J.B. Pritzker to take oath as 43rd Illinois governor

Inauguration set for Monday morning in Springfield, followed by celebration at State Fairgrounds Exposition Building

J.B. and M.K. Pritzker greet a couple of Springfield residents, U.S. Sen. Dick Durbin and his wife, Loretta, at an open house held Sunday in the Old State Capitol. (One Illinois/Ted Cox)

J.B. and M.K. Pritzker greet a couple of Springfield residents, U.S. Sen. Dick Durbin and his wife, Loretta, at an open house held Sunday in the Old State Capitol. (One Illinois/Ted Cox)

By Ted Cox

SPRINGFIELD — J.B. Pritzker takes the oath of office as the 43rd governor of Illinois Monday morning in Springfield.

Pritzker succeeds Gov. Bruce Rauner after beating the Republican handily in the November election.

The new governor will have Democratic supermajorities in both houses of the General Assembly, but has also set himself an ambitious agenda led by the adoption of a progressive income tax, legalization of marijuana, and passing the first major capital infrastructure bill in a decade.

In marked contrast with Rauner, however, Pritzker took pains to reach out to Republican legislators last week when the 101st General Assembly was seated.

“He’s really going to do his level best to find bipartisan solutions,” said U.S. Sen. Dick Durbin on Sunday, when the Springfield resident was one of the visitors to an open house held by Pritzker and his wife, M.K., in the Old State Capitol.

Durbin said Pritzker also set himself apart from other politicians by accepting the state as a unified whole, not a collection of regional and political factions that have to be played against each other.
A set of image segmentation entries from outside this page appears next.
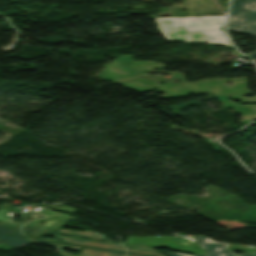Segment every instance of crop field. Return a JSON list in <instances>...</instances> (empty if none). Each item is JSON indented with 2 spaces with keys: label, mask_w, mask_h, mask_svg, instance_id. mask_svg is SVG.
Masks as SVG:
<instances>
[{
  "label": "crop field",
  "mask_w": 256,
  "mask_h": 256,
  "mask_svg": "<svg viewBox=\"0 0 256 256\" xmlns=\"http://www.w3.org/2000/svg\"><path fill=\"white\" fill-rule=\"evenodd\" d=\"M183 19L189 22L188 26L193 29H202L210 27H223L225 16L214 17H191V18H174Z\"/></svg>",
  "instance_id": "crop-field-8"
},
{
  "label": "crop field",
  "mask_w": 256,
  "mask_h": 256,
  "mask_svg": "<svg viewBox=\"0 0 256 256\" xmlns=\"http://www.w3.org/2000/svg\"><path fill=\"white\" fill-rule=\"evenodd\" d=\"M0 232L17 235V234H15V233H13V232H11V231H9V230H7V229L1 227V226H0Z\"/></svg>",
  "instance_id": "crop-field-12"
},
{
  "label": "crop field",
  "mask_w": 256,
  "mask_h": 256,
  "mask_svg": "<svg viewBox=\"0 0 256 256\" xmlns=\"http://www.w3.org/2000/svg\"><path fill=\"white\" fill-rule=\"evenodd\" d=\"M233 99L240 100L242 103H256V96L253 98L243 97L242 95L233 96Z\"/></svg>",
  "instance_id": "crop-field-11"
},
{
  "label": "crop field",
  "mask_w": 256,
  "mask_h": 256,
  "mask_svg": "<svg viewBox=\"0 0 256 256\" xmlns=\"http://www.w3.org/2000/svg\"><path fill=\"white\" fill-rule=\"evenodd\" d=\"M104 67L108 70L109 73L97 75L96 77L101 78L100 81L111 80L112 82L116 83V82H120L128 79L144 76L150 79L160 81L162 83L163 82L173 83L172 79L174 78H180L181 83L186 82L184 80V74L178 73V72L163 71V73L172 74L170 79H165L160 76L150 77L146 74V72H152L150 70H153L156 68L163 70L164 64H162V66H159V63L132 61V55L120 57L112 61L110 64L104 65ZM119 84L139 92L153 91L154 88L160 85L159 83L153 82L145 78L123 82Z\"/></svg>",
  "instance_id": "crop-field-1"
},
{
  "label": "crop field",
  "mask_w": 256,
  "mask_h": 256,
  "mask_svg": "<svg viewBox=\"0 0 256 256\" xmlns=\"http://www.w3.org/2000/svg\"><path fill=\"white\" fill-rule=\"evenodd\" d=\"M197 243L201 246V248L205 251L207 256H256L253 254H244V255H235L234 253L226 250L229 244L225 243H217L209 238L202 236V237H194ZM168 256H192L186 254H177V253H170ZM199 256V255H194Z\"/></svg>",
  "instance_id": "crop-field-6"
},
{
  "label": "crop field",
  "mask_w": 256,
  "mask_h": 256,
  "mask_svg": "<svg viewBox=\"0 0 256 256\" xmlns=\"http://www.w3.org/2000/svg\"><path fill=\"white\" fill-rule=\"evenodd\" d=\"M0 240L14 248H20L23 245H27L29 243H32L22 237L17 236H9V235H1L0 234Z\"/></svg>",
  "instance_id": "crop-field-10"
},
{
  "label": "crop field",
  "mask_w": 256,
  "mask_h": 256,
  "mask_svg": "<svg viewBox=\"0 0 256 256\" xmlns=\"http://www.w3.org/2000/svg\"><path fill=\"white\" fill-rule=\"evenodd\" d=\"M232 82V86L226 83ZM189 89L210 92L214 94H243L250 93L246 88V78L235 79H205L202 81L183 83Z\"/></svg>",
  "instance_id": "crop-field-4"
},
{
  "label": "crop field",
  "mask_w": 256,
  "mask_h": 256,
  "mask_svg": "<svg viewBox=\"0 0 256 256\" xmlns=\"http://www.w3.org/2000/svg\"><path fill=\"white\" fill-rule=\"evenodd\" d=\"M247 57L251 58H256V52L248 53L246 54Z\"/></svg>",
  "instance_id": "crop-field-13"
},
{
  "label": "crop field",
  "mask_w": 256,
  "mask_h": 256,
  "mask_svg": "<svg viewBox=\"0 0 256 256\" xmlns=\"http://www.w3.org/2000/svg\"><path fill=\"white\" fill-rule=\"evenodd\" d=\"M154 19L156 24L159 25L158 30L167 38V41L222 44L231 47L223 31H220L219 28L192 30L187 27L188 22L186 23L183 20L167 18Z\"/></svg>",
  "instance_id": "crop-field-2"
},
{
  "label": "crop field",
  "mask_w": 256,
  "mask_h": 256,
  "mask_svg": "<svg viewBox=\"0 0 256 256\" xmlns=\"http://www.w3.org/2000/svg\"><path fill=\"white\" fill-rule=\"evenodd\" d=\"M48 240V239H47ZM54 240H56V241H60L59 239H57V238H55ZM61 242V241H60Z\"/></svg>",
  "instance_id": "crop-field-14"
},
{
  "label": "crop field",
  "mask_w": 256,
  "mask_h": 256,
  "mask_svg": "<svg viewBox=\"0 0 256 256\" xmlns=\"http://www.w3.org/2000/svg\"><path fill=\"white\" fill-rule=\"evenodd\" d=\"M210 98H217V100L222 104L223 109L227 110L228 108H231L235 111V113L242 116V119L240 121L241 124L247 123L250 120L254 119L256 117V106H241L237 105L230 100H228L231 96H214V95H208Z\"/></svg>",
  "instance_id": "crop-field-7"
},
{
  "label": "crop field",
  "mask_w": 256,
  "mask_h": 256,
  "mask_svg": "<svg viewBox=\"0 0 256 256\" xmlns=\"http://www.w3.org/2000/svg\"><path fill=\"white\" fill-rule=\"evenodd\" d=\"M231 8L227 29L256 37V0H233Z\"/></svg>",
  "instance_id": "crop-field-3"
},
{
  "label": "crop field",
  "mask_w": 256,
  "mask_h": 256,
  "mask_svg": "<svg viewBox=\"0 0 256 256\" xmlns=\"http://www.w3.org/2000/svg\"><path fill=\"white\" fill-rule=\"evenodd\" d=\"M175 86V87H172ZM158 93H168L164 96H159V98H169V97H187L190 94H202L193 91H187L180 85L174 84H164L163 86L159 87L157 90Z\"/></svg>",
  "instance_id": "crop-field-9"
},
{
  "label": "crop field",
  "mask_w": 256,
  "mask_h": 256,
  "mask_svg": "<svg viewBox=\"0 0 256 256\" xmlns=\"http://www.w3.org/2000/svg\"><path fill=\"white\" fill-rule=\"evenodd\" d=\"M161 243L163 245H161ZM126 244L128 247H136V246H155V247H169L174 250L182 251V252H193L204 255L203 250L198 246V244L194 241V239L190 240H181L179 243L173 237H148V238H140V237H127Z\"/></svg>",
  "instance_id": "crop-field-5"
}]
</instances>
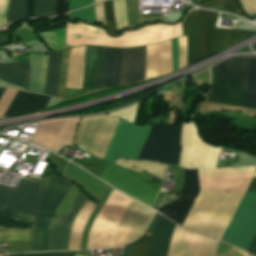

“I’m there to help if I can give him advice, I’m happy to do it,” Durbin said in remarks to the media before meeting the governor-elect Sunday. “But I noticed during the campaign, I didn’t have to give him advice about taking the entire state seriously.

“I’ve seen so many good candidates from Chicago never figure out downstate at all,” Durbin added. “And from the beginning J.B. Pritzker and Juliana Stratton, they were down here so frequently that they built up a following, a loyalty.

“He understands we have to stand together as a state.”

Pritzker actually emphasized that point in his final debate against Rauner last fall.

He’ll need to attract downstate conservative support on both sides of the aisle to legalize marijuana, although he’s estimated the gains to be had at $700 million a year. He’ll also need to win over skeptics — both politically and in the electorate — to change the state constitution to allow a progressive income tax, although that’s sure to be accompanied by promises of property-tax reforms. The state badly needs a boost in infrastructure, but the main question there will be how to finance the basic revenue to float the necessary bonds.

Monday’s inauguration ceremony is slated to kick off at 10:30 at the Bank of Springfield Center. Pritzker will take the oath of office as governor, and his running mate Stratton as lieutenant governor. A celebration follows later in the day at 7 at the Exposition Building at the State Fairgrounds.